Data extract
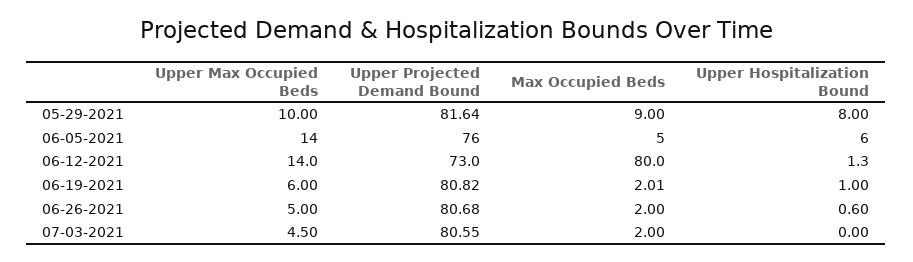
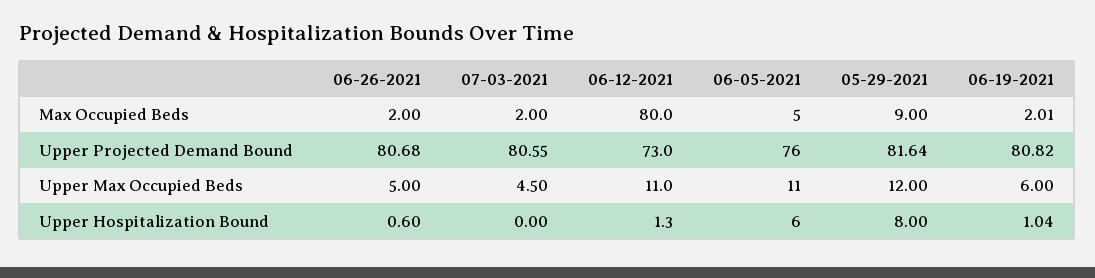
  {
    "Upper Max Occupied Beds": {
-     "05-29-2021": 10,
+     "05-29-2021": 12,
-     "06-05-2021": 14,
+     "06-05-2021": 11,
-     "06-12-2021": 14,
+     "06-12-2021": 11,
      "06-19-2021": 6,
      "06-26-2021": 5,
      "07-03-2021": 4.5
    },
    "Upper Projected Demand Bound": {
      "05-29-2021": 81.64,
      "06-05-2021": 76,
      "06-12-2021": 73,
      "06-19-2021": 80.82,
      "06-26-2021": 80.68,
      "07-03-2021": 80.55
    },
    "Max Occupied Beds": {
      "05-29-2021": 9,
      "06-05-2021": 5,
      "06-12-2021": 80,
      "06-19-2021": 2.01,
      "06-26-2021": 2,
      "07-03-2021": 2
    },
    "Upper Hospitalization Bound": {
      "05-29-2021": 8,
      "06-05-2021": 6,
      "06-12-2021": 1.3,
-     "06-19-2021": 1,
+     "06-19-2021": 1.04,
      "06-26-2021": 0.6,
      "07-03-2021": 0
    }
  }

Work to be completed
A copy of each line above that holds the word "Beds" is the expected answer.

Answer space
    "Upper Max Occupied Beds": {
    "Max Occupied Beds": {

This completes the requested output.